XU Xuebin, Hornisa Mamat, Alim Aysa, ZHU Yali, Kurban Ubul   

  1. 1.College of Information Science and Engineering, Xinjiang University, Urumqi 830046, China
    2.Library, Xinjiang University, Urumqi 830046, China
    3.Department of Teacher Affairs, Xinjiang University, Urumqi 830046, China
  • Online:2020-07-15 Published:2020-07-14

摘要:

目前针对印刷体维吾尔文档图像的切分研究主要集中在字母切分上,单词切分的文献较少,且存在着标点符号难处理,未合并被拆分书写的单词等问题,同时单词切分准确率有待进一步提高。在对文档图像进行投影处理的基础上,通过[K]均值聚类算法[(K]-means)对文本行中所有连体段之间的间隙进行聚类分析得出最佳的间隙判别阈值,然后对所有连体段进行筛选和粗略识别,并结合对间隙的阈值判别结果来确定单词的精确切分点和获取被拆分书写单词的位置信息。在选取的100张文档图像中测试时,结果表明该方法能有效去除标点符号对切分结果的影响,准确合并被拆分书写的单词,并且平均单词切分准确率保持在99%以上。

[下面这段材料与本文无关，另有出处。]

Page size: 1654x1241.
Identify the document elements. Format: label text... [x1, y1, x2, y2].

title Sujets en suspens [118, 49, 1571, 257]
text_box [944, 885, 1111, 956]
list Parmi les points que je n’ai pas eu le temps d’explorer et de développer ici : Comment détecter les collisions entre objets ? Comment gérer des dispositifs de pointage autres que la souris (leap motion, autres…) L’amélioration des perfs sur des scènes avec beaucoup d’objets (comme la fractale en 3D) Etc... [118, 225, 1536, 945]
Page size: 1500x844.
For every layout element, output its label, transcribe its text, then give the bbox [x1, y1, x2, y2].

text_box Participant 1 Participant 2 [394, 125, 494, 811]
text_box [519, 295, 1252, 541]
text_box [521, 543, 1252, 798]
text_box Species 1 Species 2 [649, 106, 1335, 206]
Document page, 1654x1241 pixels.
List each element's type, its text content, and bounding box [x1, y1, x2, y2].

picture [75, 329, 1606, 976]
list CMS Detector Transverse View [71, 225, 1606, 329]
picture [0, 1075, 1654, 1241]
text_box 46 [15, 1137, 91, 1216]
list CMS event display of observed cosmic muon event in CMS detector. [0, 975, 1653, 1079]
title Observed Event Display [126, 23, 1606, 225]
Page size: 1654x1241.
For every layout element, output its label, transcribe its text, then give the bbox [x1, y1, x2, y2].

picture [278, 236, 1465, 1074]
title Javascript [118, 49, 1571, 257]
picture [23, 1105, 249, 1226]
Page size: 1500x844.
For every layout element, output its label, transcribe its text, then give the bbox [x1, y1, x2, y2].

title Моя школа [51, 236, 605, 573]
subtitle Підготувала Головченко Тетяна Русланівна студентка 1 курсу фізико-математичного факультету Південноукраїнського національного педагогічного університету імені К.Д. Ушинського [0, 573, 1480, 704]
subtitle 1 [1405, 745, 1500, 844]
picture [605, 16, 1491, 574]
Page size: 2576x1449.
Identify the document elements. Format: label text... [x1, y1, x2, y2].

关键词: 维吾尔文, 文档图像, 单词切分, [K]-means, 连体段判别, 单词拆分

Abstract:

At present, the research on the segmentation of printed Uyghur document images mainly focuses on the segmentation of letters, and there are few literatures on word segmentation. In addition, existing literatures are difficult to deal with punctuation marks, and the words written by splitting are not merged, etc. In this paper, firstly, the document image is projected, and then the gap between all conjoined segments in the text line is clustering analyzed by [k]-means clustering algorithm, and the optimal gap discrimination threshold is obtained. Then all conjoined segments are screened and roughly identified, and combined with the threshold discrimination result of the gap to determine the exact segmentation point of the word and obtain the position information of the segmented written word. In the experiment of 100 selected document images, the results show that the proposed method can effectively remove the influence of punctuation on the segmentation results, accurately merge the segmented written words, and keep the average word segmentation accuracy above 99%.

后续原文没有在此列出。